Maybe the question is trivial. Let $(X_{n})_{n \geq 0}$ ne a sequence of random variables and $N_{1},N_{2}$ stopping times with respect to the sequence $(X_{n})_{n \geq 0}$. Now I have Show that $$ \min(N_{1},N_{2}),~\max(N_{1},N_{2}) $$ are also stopping times. My Problem is to Show whether $N_{1} + N_{2}$ is also a stopping time. What about
$$ N := \sup\{n\geq 0|X_{n} \geq 0\}. $$ Is $N$ also a stopping time?
On
$N$ being a stopping time means that you can tell whether $\{N> k\}$ has occurred by looking at the values of $X_1,X_2,\dots,X_k$. This implies that if you know $X_1,X_2,\dots,X_k$, then you either know $N>k$, or you know the value of $N$.

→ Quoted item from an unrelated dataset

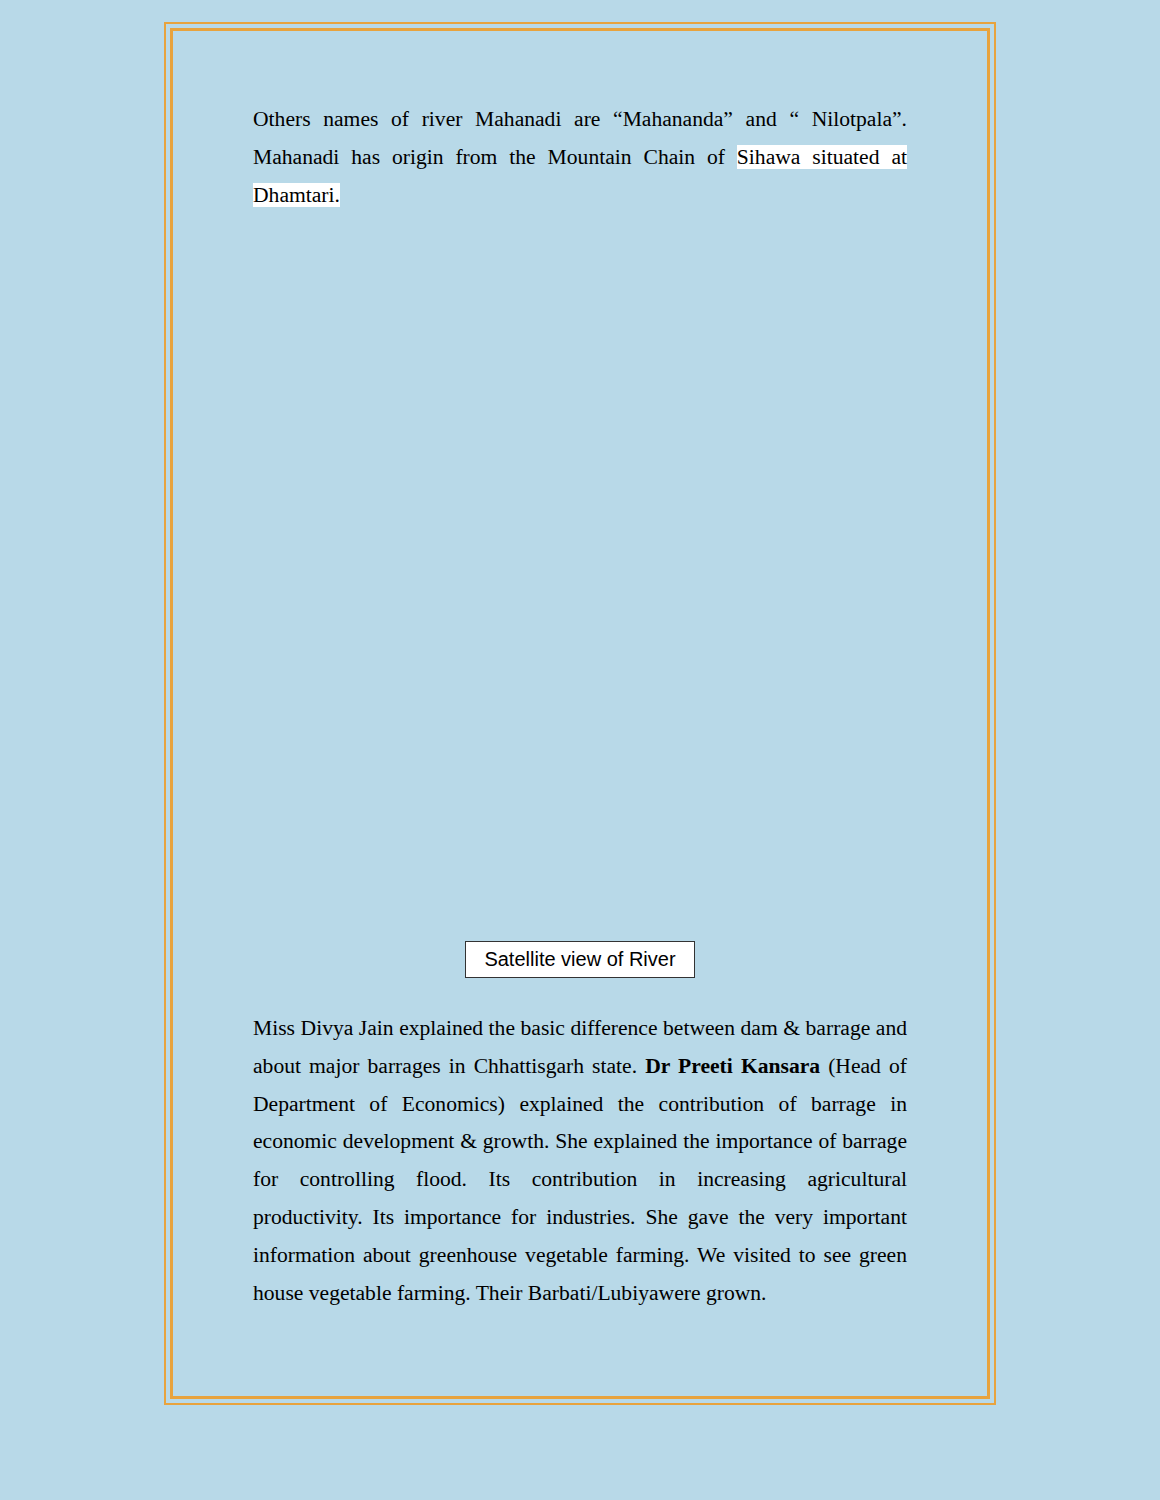Others names of river Mahanadi are “Mahananda” and “ Nilotpala”. Mahanadi has origin from the Mountain Chain of Sihawa situated at Dhamtari.
Satellite view of River
Miss Divya Jain explained the basic difference between dam & barrage and about major barrages in Chhattisgarh state. Dr Preeti Kansara (Head of Department of Economics) explained the contribution of barrage in economic development & growth. She explained the importance of barrage for controlling flood. Its contribution in increasing agricultural productivity. Its importance for industries. She gave the very important information about greenhouse vegetable farming. We visited to see green house vegetable farming. Their Barbati/Lubiyawere grown.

Examining the values $X_1,\dots,X_k$, there are two cases:
If either $N_1> k$ or $N_2 >k$ has occurred, then it follows $N_1+N_2>k$, so you know that $\{N_1+N_2>k\}$ has occured.

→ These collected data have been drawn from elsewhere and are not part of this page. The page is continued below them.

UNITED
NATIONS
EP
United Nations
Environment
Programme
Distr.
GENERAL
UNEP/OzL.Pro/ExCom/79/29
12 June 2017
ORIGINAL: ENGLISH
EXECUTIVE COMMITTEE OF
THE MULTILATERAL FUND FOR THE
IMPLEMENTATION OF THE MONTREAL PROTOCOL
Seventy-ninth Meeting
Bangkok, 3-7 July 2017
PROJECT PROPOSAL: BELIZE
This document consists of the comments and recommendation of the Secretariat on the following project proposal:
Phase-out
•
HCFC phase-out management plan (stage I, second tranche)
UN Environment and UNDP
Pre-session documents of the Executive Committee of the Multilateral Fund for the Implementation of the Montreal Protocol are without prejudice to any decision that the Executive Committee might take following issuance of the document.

If both $N_1\le k$ and $N_2\le k$, then you know the values of $N_1$ and $N_2$, so you know the value of $N_1+N_2$.
Either way, the information $(X_1,\dots,X_k)$ is enough to determine whether $N_1+N_2>k$, so $N_1+N_2$ is a stopping time.

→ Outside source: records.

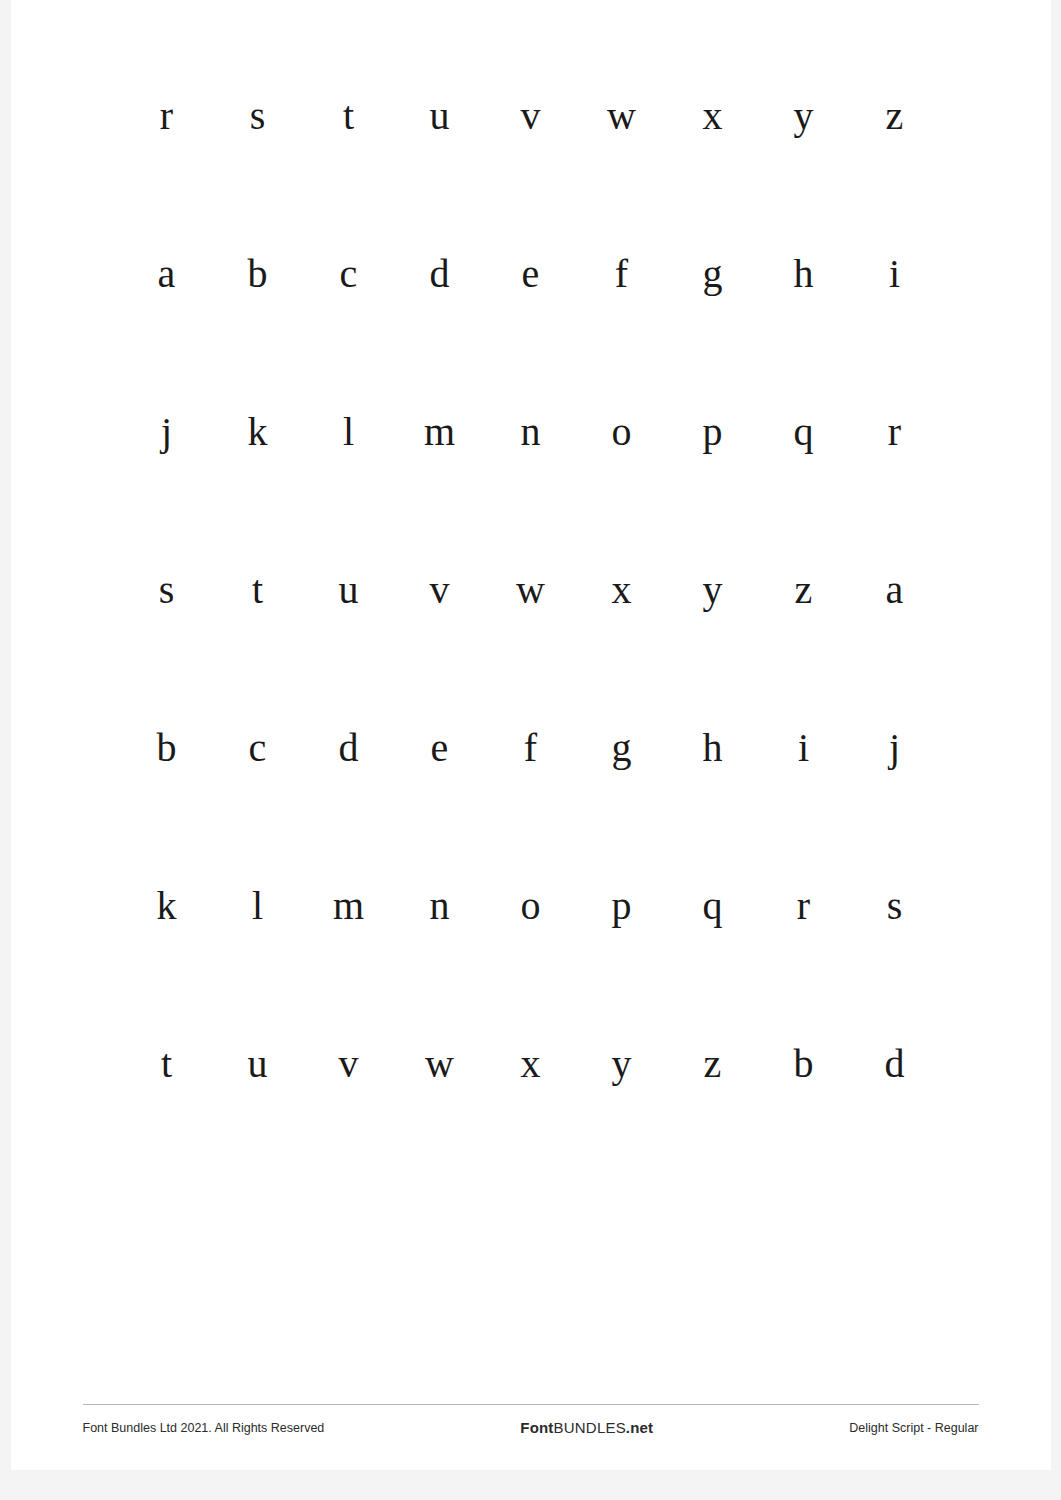r s t u v w x y z
a b c d e f g h i
j k l m n o p q r
s t u v w x y z a
b c d e f g h i j
k l m n o p q r s
t u v w x y z b d
Font Bundles Ltd 2021. All Rights Reserved
FontBUNDLES.net
Delight Script - Regular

On the other hand, $N=\sup \{n\mid X_n\ge 0\}$ is not a stopping time. For example, suppose the first $10$ values of $X_n$ are $0,1,2,3,4,-1,-2,-3,-4,-5$. Then if $X_n$ was never nonnegative again, you would have $N=4$, but if $X_n$ was nonnegative at some later time $n>9$, you would have $N\ge n$. Therefore, the values $X_0,X_1,\dots,X_9$ are insufficient to determine whether $N>9$, so $N$ is not a stopping time.
Note that
$$\begin{align*}\{N_1+N_2 =n\} = \{N_1+N_2 = n\} \cap \{N_2 \leq n\} &= \bigcup_{k=0}^n \{N_1+N_2 = n\} \cap \{N_2 = k\} \\ &= \bigcup_{k=0}^n \{N_1=n-k\} \cap \{N_2=k\}. \end{align*}$$
As $\{N_1 =n-k\} \in \mathcal{F}_{n-k} \subseteq \mathcal{F}_n$ and $\{N_2 = k\} \in \mathcal{F}_k \subseteq \mathcal{F}_n$ for any $k \leq n$, this implies that $\{N_1+N_2=n\} \in \mathcal{F}_n$, and so $N_1+N_2$ is a stopping time.
The random variable
$$N := \sup\{n \geq 0; X_n \geq 0\}$$
is, in general, not a stopping time. Take for instance a Poisson distributed random variable $T$ and define
$$X_n(\omega) := \begin{cases} -1, & T(\omega) \leq n, \\ 0, & T(\omega)>n \end{cases}$$
The canonical filtration $\mathcal{F}_n := \sigma(X_0,\ldots,X_n)$ satisfies $$\mathcal{F}_0 := \sigma(\{T=0\}) = \{\emptyset,\Omega,\{T=0\},\{T>0\}\}.$$ On the other hand, the construction of the process $(X_n)_{n \in \mathbb{N}_0}$ and the definition of $N$ implies that $$\{N=0\} = \{\omega; \forall n \geq 1: X_n(\omega)=-1\} = \{T \leq 1\}$$
which is clearly not contained in $\mathcal{F}_0$. Thus, $N$ is not a stopping time.